## PROBLEM STATEMENT:
Rewrite the passage below on the expected maximum of two Gumbel utilities, from "There are two" up to and including "The $w_i$ are constants.", replacing "utilities" with "payoffs".

## PROVIDED PASSAGE:
__________

There are two choices indexed by $i \in \{0, 1\}$ with associated utilities $u_i = w_i + \epsilon_i$, with the $\epsilon_i$ i.i.d. Gumbel(0, 1), aka Type I Extreme Value with location 0 and scale 1. The $w_i$ are constants.

(Same setup as http://en.wikipedia.org/wiki/Logistic_regression#As_a_two-way_latent-variable_model)

Let $Z \equiv \max\{u_0, u_1\}$, i.e. $Z$ is the utility you get when choosing the preferred alternative.

Question:

Is there a closed-form expression for the expected value of $Z$? If so, what is it, and how is it derived?

Additional Info:

If you know the answer, skip this section :-)

The $\epsilon_i$ have CDF $F(x) = e^{-e^{-x}}$ and expected value $\gamma \approx 0.5772$, the Euler–Mascheroni constant -- here I'm copying from http://en.wikipedia.org/wiki/Gumbel_distribution, in case this is helpful to anyone reading this question.

I did some googling, and I found something saying $\mathbb{E}[Z] = \ln(\Sigma_i(e^{w_i})) +$ constant. Is this correct?

I wrote some R code to investigate, and it seems like $\mathbb{E}[Z] = \ln(\Sigma_i(e^{w_i})) + \gamma \approx \ln(\Sigma_i(e^{w_i})) + 0.5772$. Is this correct?

Here's the code:

# Binary choice
# w_i + \epsilon_i with \epsilon_i ~ Gumbel
# Is Emax{w_i + \epsilon_i} = log(sum(exp(w_i))) + \gamma?

rgumbel <- function(n) {
  # Slower than Runuran, but avoids installing a new package
  u <- runif(n)
  return(-log(-log(u)))
}
library(Runuran)  # Gumbel
rgumbel <- function(n) {
  distribution <- udgumbel()
  generator <- pinvd.new(distribution)
  return(ur(generator, n))
}

gamma <- 0.57722 # Euler–Mascheroni constant
GetError <- function(w=c(5, 10), n=100000) {
  epsilon <- matrix(nrow=n, ncol=2, data=rgumbel(2*n))

__________

## DATASET CONTENT:

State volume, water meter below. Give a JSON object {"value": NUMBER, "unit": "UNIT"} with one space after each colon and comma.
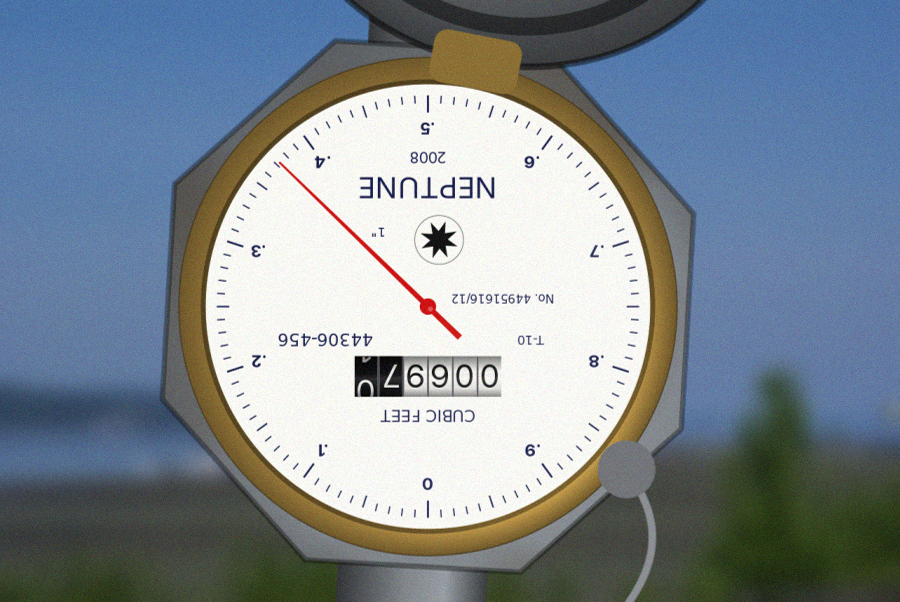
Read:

__________

## REPLY TO THE EXERCISE:
There are two choices indexed by $i \in \{0, 1\}$ with associated payoffs $u_i = w_i + \epsilon_i$, with the $\epsilon_i$ i.i.d. Gumbel(0, 1), aka Type I Extreme Value with location 0 and scale 1. The $w_i$ are constants.